#### [Work instruction]
Any picture in the data below should be skipped, while every line is repeated exactly.

#### [Recorded information]
=-=-=-=-=
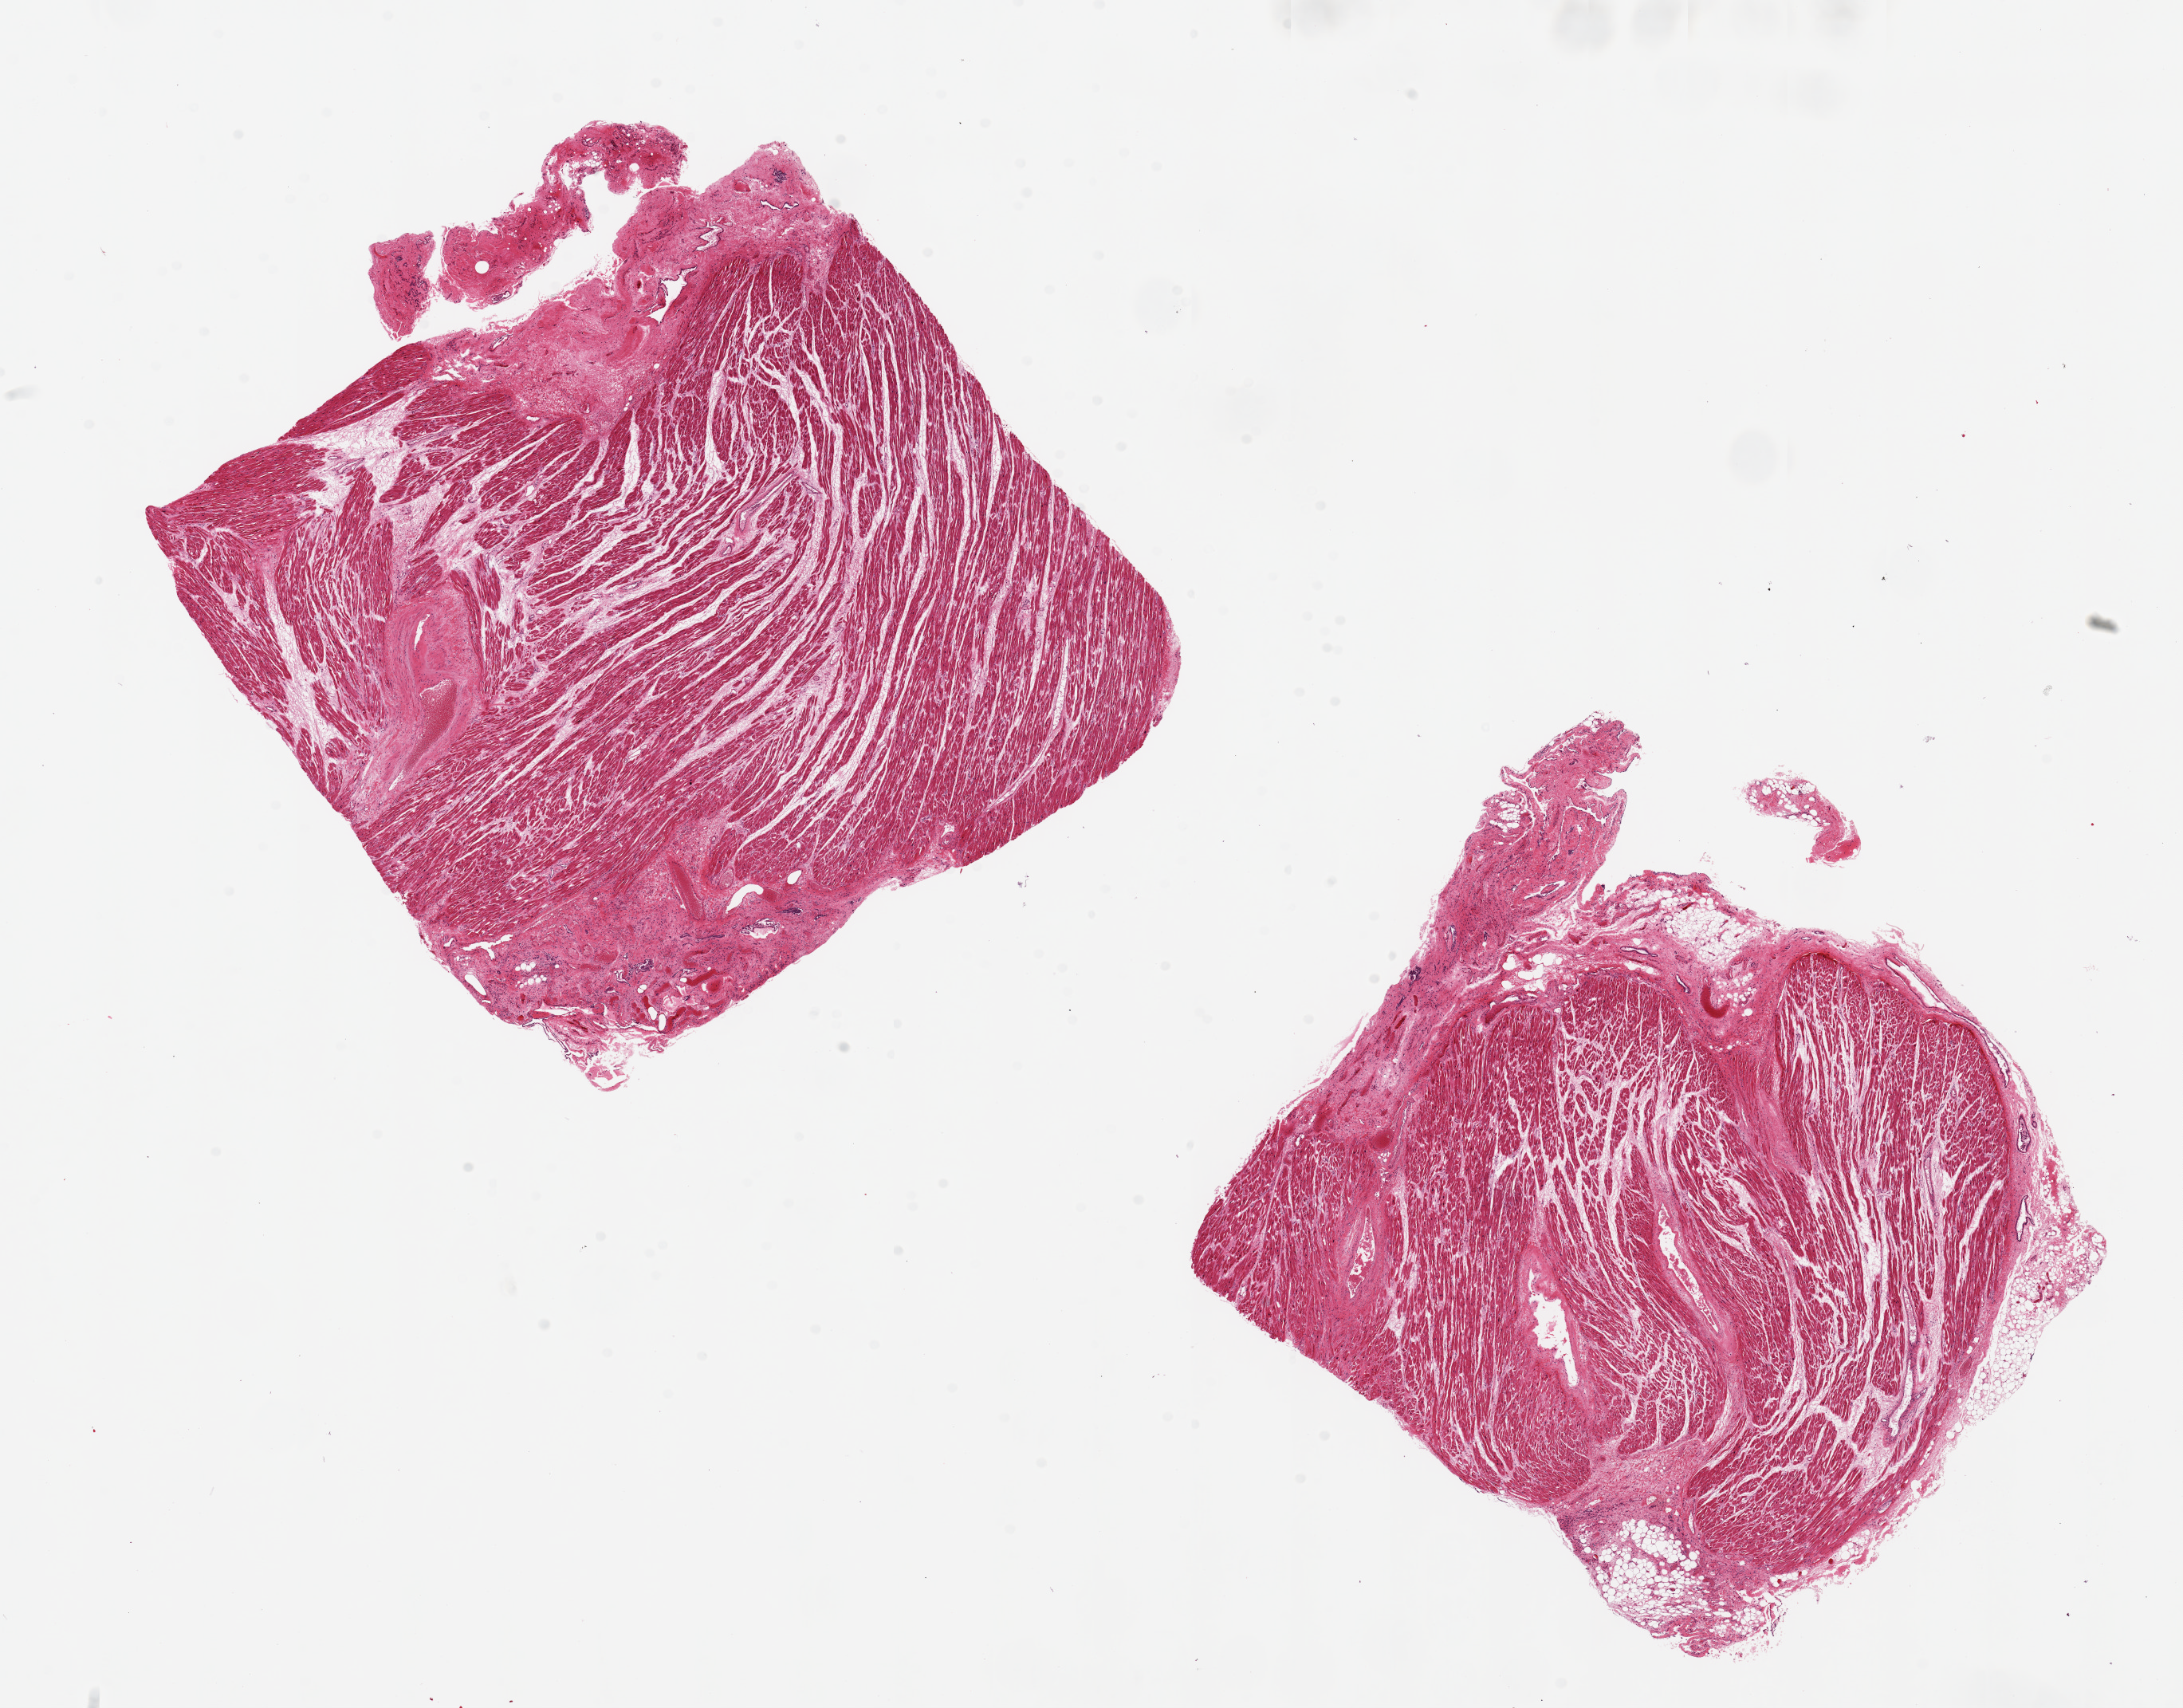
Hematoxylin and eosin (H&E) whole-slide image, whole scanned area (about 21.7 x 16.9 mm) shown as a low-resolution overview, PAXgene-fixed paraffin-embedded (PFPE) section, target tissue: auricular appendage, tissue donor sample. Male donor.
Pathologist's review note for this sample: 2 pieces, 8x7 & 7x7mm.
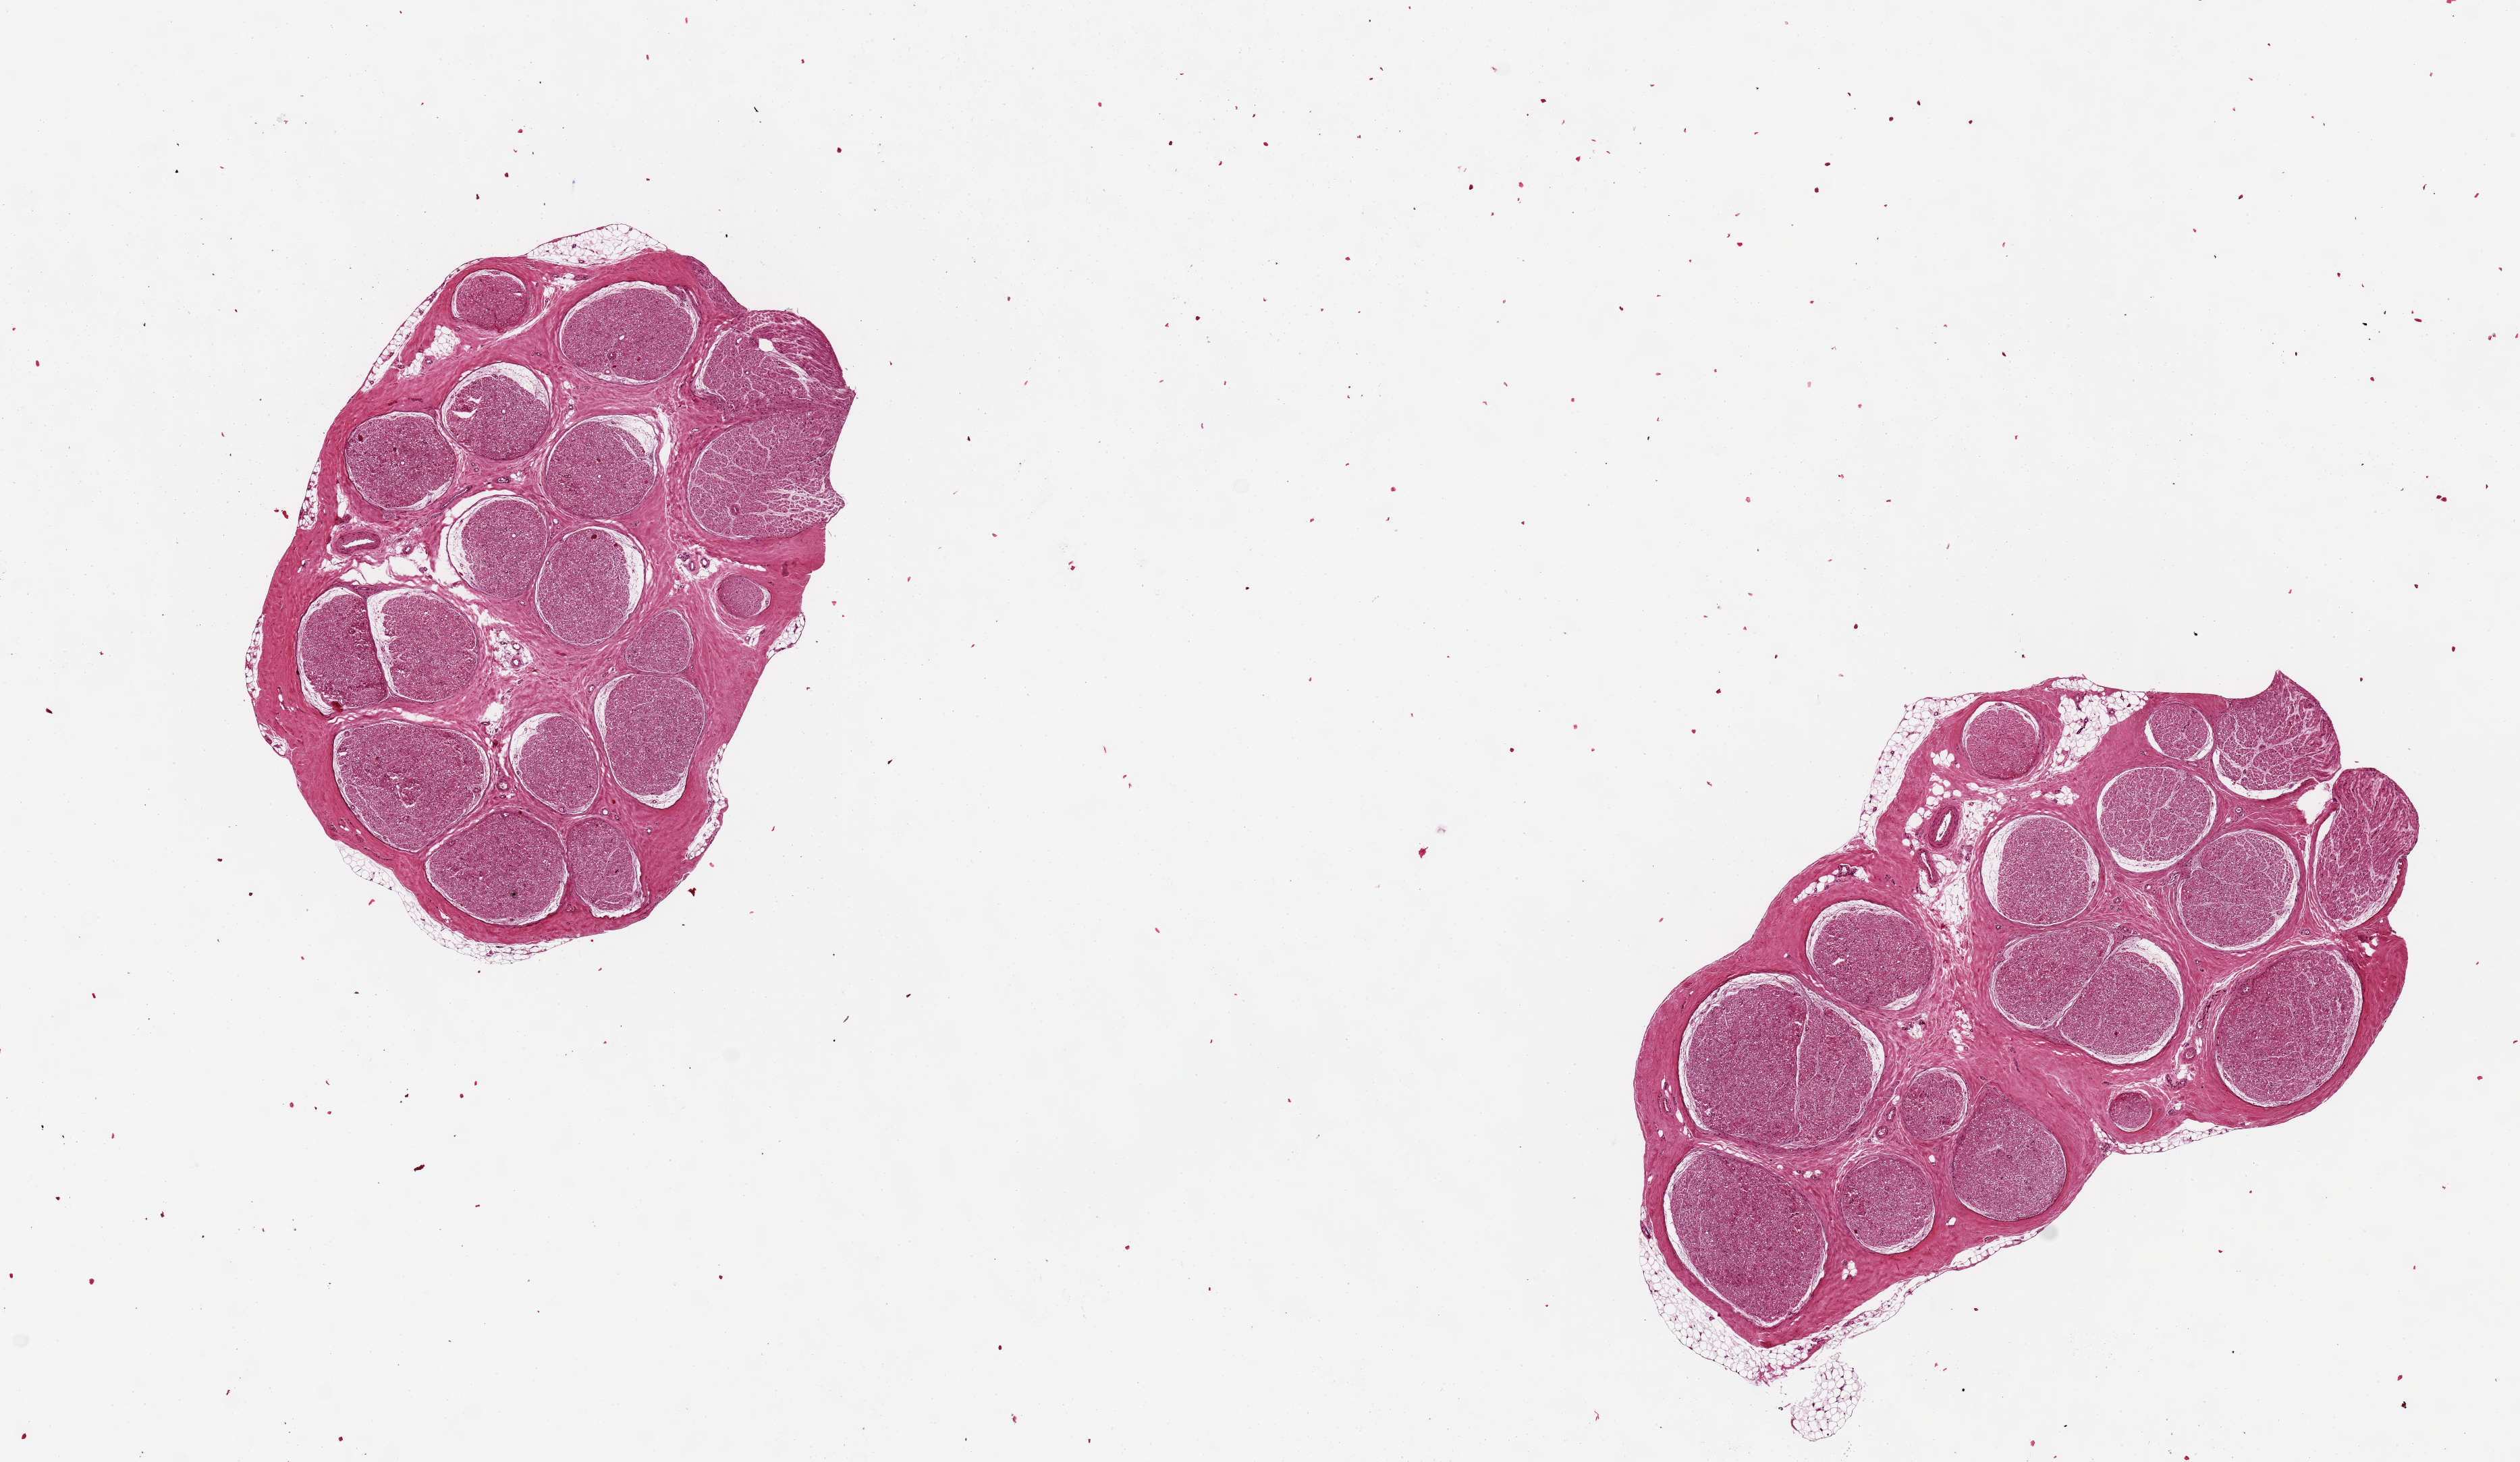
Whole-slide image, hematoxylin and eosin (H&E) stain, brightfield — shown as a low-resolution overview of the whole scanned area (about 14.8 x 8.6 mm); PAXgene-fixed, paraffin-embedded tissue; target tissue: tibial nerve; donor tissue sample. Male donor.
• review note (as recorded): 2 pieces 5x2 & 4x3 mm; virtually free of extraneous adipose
=-=-=-=-=
#### [Task response]
Hematoxylin and eosin (H&E) whole-slide image, whole scanned area (about 21.7 x 16.9 mm) shown as a low-resolution overview, PAXgene-fixed paraffin-embedded (PFPE) section, target tissue: auricular appendage, tissue donor sample. Male donor.
Pathologist's review note for this sample: 2 pieces, 8x7 & 7x7mm.
Whole-slide image, hematoxylin and eosin (H&E) stain, brightfield — shown as a low-resolution overview of the whole scanned area (about 14.8 x 8.6 mm); PAXgene-fixed, paraffin-embedded tissue; target tissue: tibial nerve; donor tissue sample. Male donor.
• review note (as recorded): 2 pieces 5x2 & 4x3 mm; virtually free of extraneous adipose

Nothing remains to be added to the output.